Optional dependency is also fine with me.

pushkal00 commented 1 year ago

Hey @mfeurer, @PGijsbers, I've been going through the project and exploring potential good first issues. It seems that there's a discussion about implementing some custom functionality related to Jinja2 and LaTeX in the project. The key takeaway from the conversation is that this functionality would be optional. Could you please provide more details about what exactly you're envisioning for this feature? It would be helpful to get a clearer understanding of what's expected.

PGijsbers commented 1 year ago

We would envision a to_latex method that exports information about datasets as a latex table, similar to the one displayed above. If the method uses pandas 2.0's latex export that is based on jinja2-templates, then the jinja2 dependency should be optional for openml-python. The implementation also needs to work for large lists of datasets which may generate multi-page tables. If you have specific questions, feel free to ask them here.

pushkal00 commented 1 year ago

Thanks @PGijsbers to summarize!!!

So here is the algorithm based on my thinking:

def to_latex(dataframe,columns,header,index):
            try:  
                pandas.to_latex 
                return
            except:
                # Our custom to_latex
                     ##How many columns should be allowed
                    For multi page table, it should return different latex each time.

Is it good to go? In which file we should add the code?

PGijsbers commented 1 year ago

Please have a look at the 2.0 to_latex for pandas. I don't think you would encounter any exception, though alternation of the latex code after generation may be necessary (I haven't looked into this yet, I don't know if the 2.0 version is flexible). Multi-page tables shouldn't require multiple calls to the function, the returned latex code should simply represent a multi-page table. Overall, I don't think the new implementation would be very different from the one provided in the original post, but it should be updated to use the new 2.0 syntax and broken down into smaller function with smaller responsibility (e.g., one function to generate the dataframe with the aliased column names, one to generate the latex code, one to write it to disk). Where possible

ps. It's possible we might have misjudged the difficulty of this issue, don't feel obliged to stick with it. If you'd rather pick up a different issue, you would also be more than welcome to :)

jot-s-bindra commented 11 months ago

My thinking :


import openml
import pandas as pd
from pandas.compat import StringIO

class BenchmarkingSuite:
    def __init__(self, suite_id):
        self.suite = openml.study.get_suite(suite_id)
        self.tasks = [openml.tasks.get_task(tid, download_data=False, download_qualities=False) for tid in self.suite.tasks]

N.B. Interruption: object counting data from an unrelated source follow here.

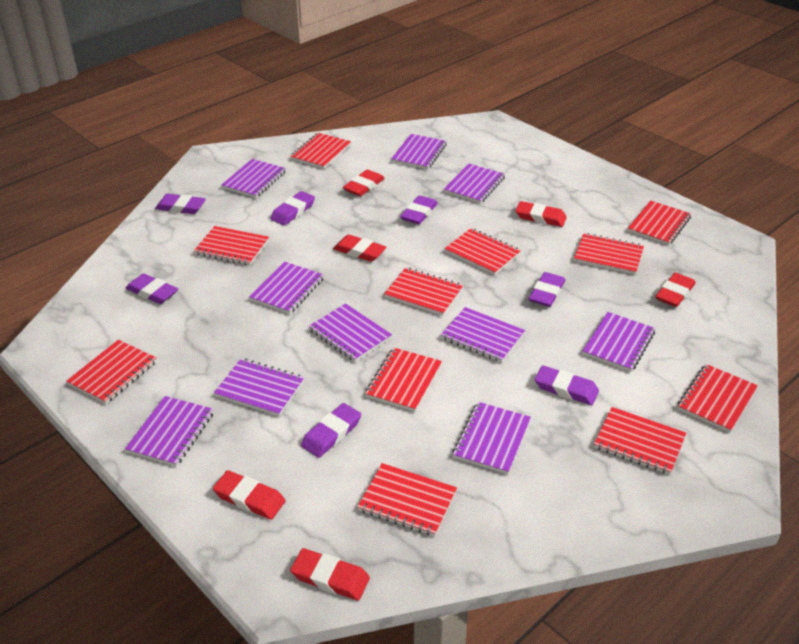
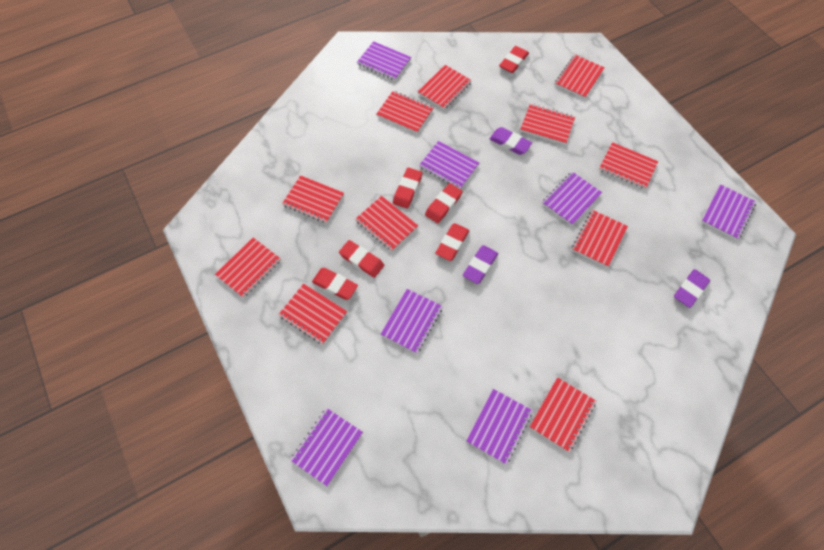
purple eraser: 7 -> 3
purple notebook: 10 -> 7

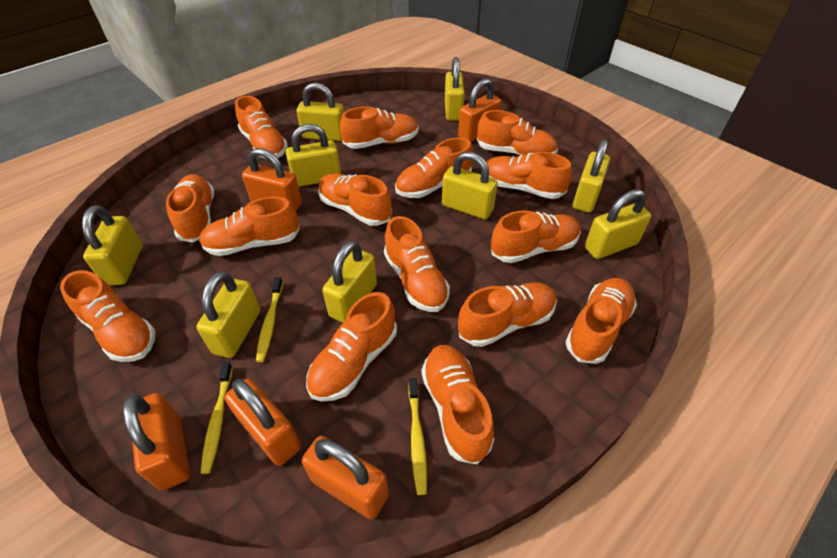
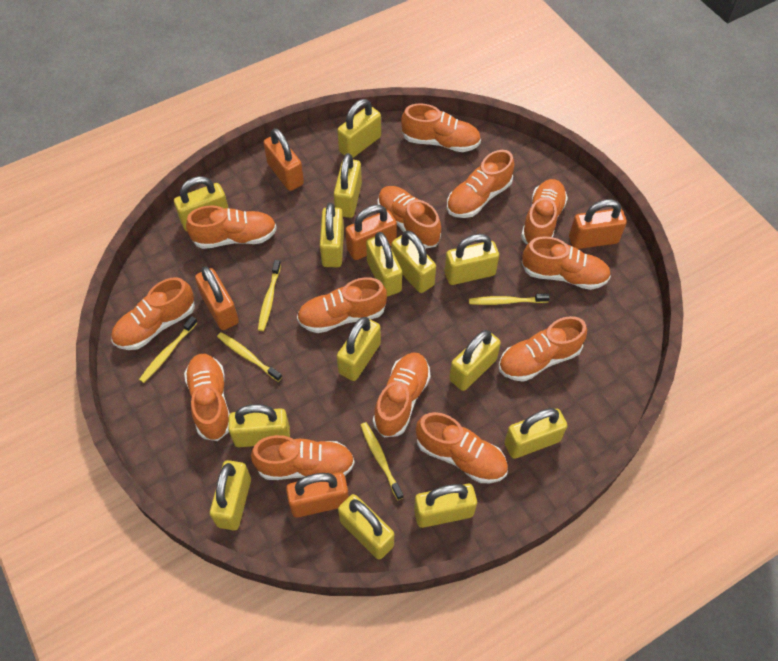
orange shoe: 15 -> 13
yellow padlock: 9 -> 14
yellow toothbrush: 3 -> 5

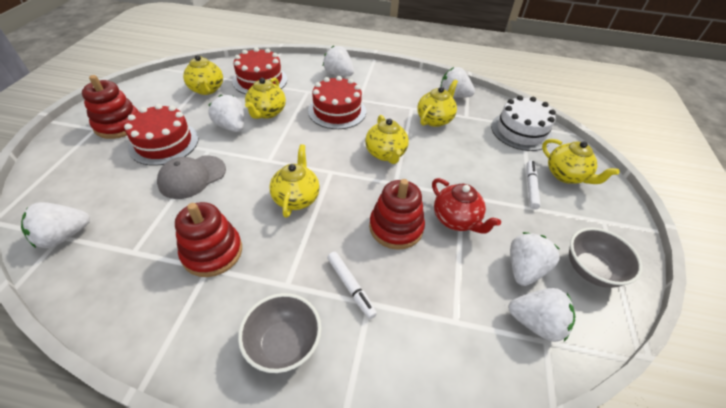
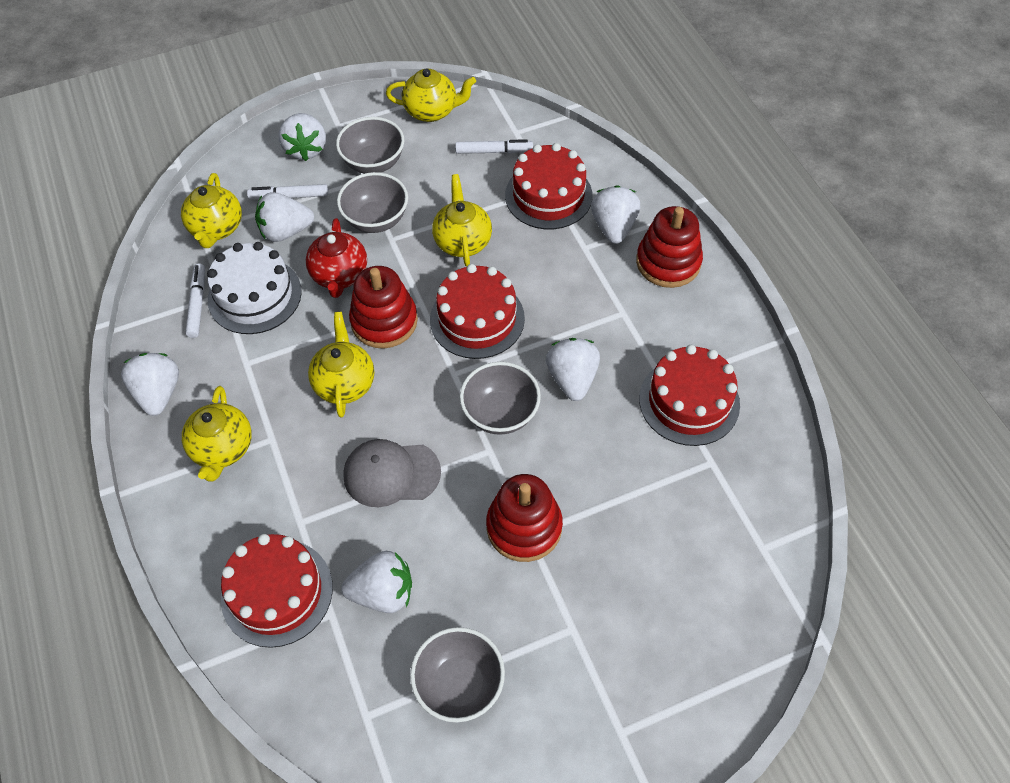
grey bowl: 2 -> 4
red cake: 3 -> 4
white marker: 2 -> 3
yellow teapot: 6 -> 5

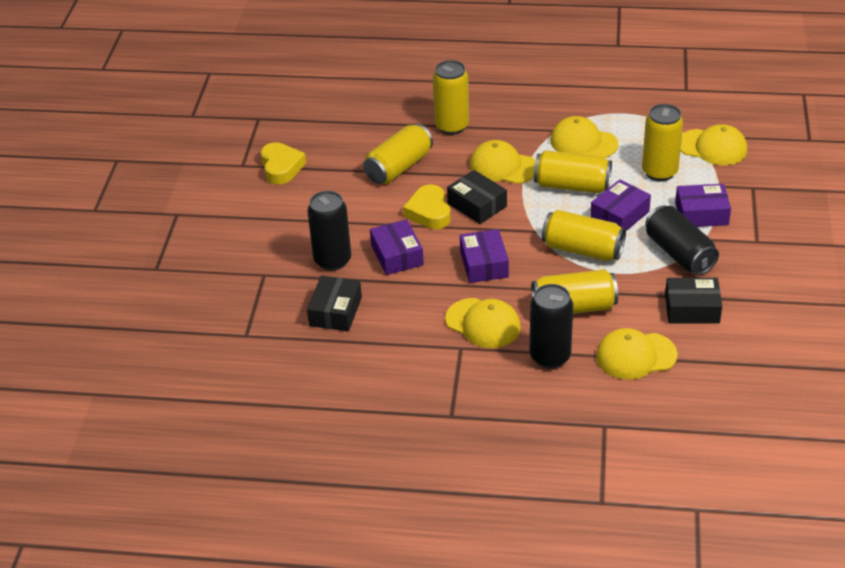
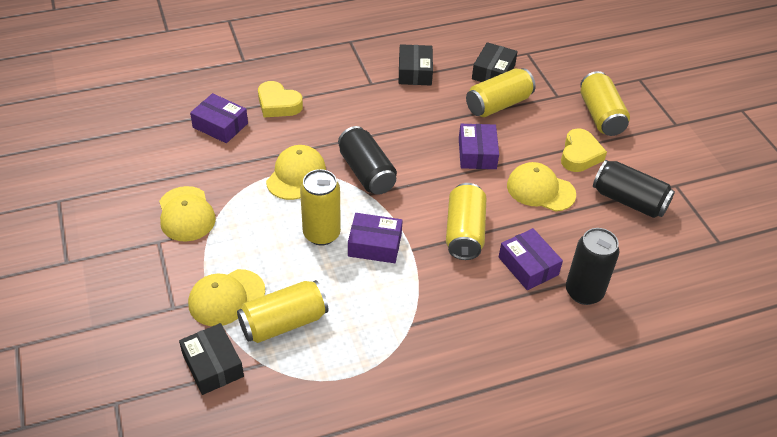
yellow can: 6 -> 5
yellow cap: 5 -> 4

    def _get_metadata_dataframe(self):
        data_ids = [t.dataset_id for t in self.tasks]
        metadata = openml.datasets.list_datasets(data_id=data_ids, output_format="DataFrame")
        return metadata

    def to_latex(self, output_file="my-table.tex", multi_page=False):
        metadata = self._get_metadata_dataframe()

        # If multi_page is True, split the metadata into chunks for multi-page tables
        if multi_page:
            metadata_chunks = [metadata[i:i+50] for i in range(0, len(metadata), 50)]  # Adjust chunk size as needed
        else:
            metadata_chunks = [metadata]

        # Prepare LaTeX template
        latex_template = r"""
        \documentclass{article}
        \usepackage{longtable}
        \begin{document}
        """

        if multi_page:
            latex_template += r"\begin{longtable}{%s}" % "c" * len(metadata.columns)
        else:
            latex_template += r"\begin{tabular}{%s}" % "c" * len(metadata.columns)

        latex_template += r"\hline"
        latex_template += " & ".join(metadata.columns) + r"\\"
        latex_template += r"\hline"
        latex_template += r"\endfirsthead"
        latex_template += r"\hline"
        latex_template += " & ".join(metadata.columns) + r"\\"
        latex_template += r"\hline"
        latex_template += r"\endhead"
        latex_template += r"\hline"
        latex_template += r"\endfoot"
        latex_template += r"\endlastfoot"

        for chunk in metadata_chunks:
            latex_template += chunk.to_latex(escape=False, index=False)

        latex_template += r"""
        \end{longtable}
        \end{document}
        """

        # Write LaTeX template to the specified output file
        with open(output_file, "w") as f:
            f.write(latex_template)

# Usage
benchmarking_suite = BenchmarkingSuite(271)
benchmarking_suite.to_latex(output_file="my-table.tex", multi_page=True)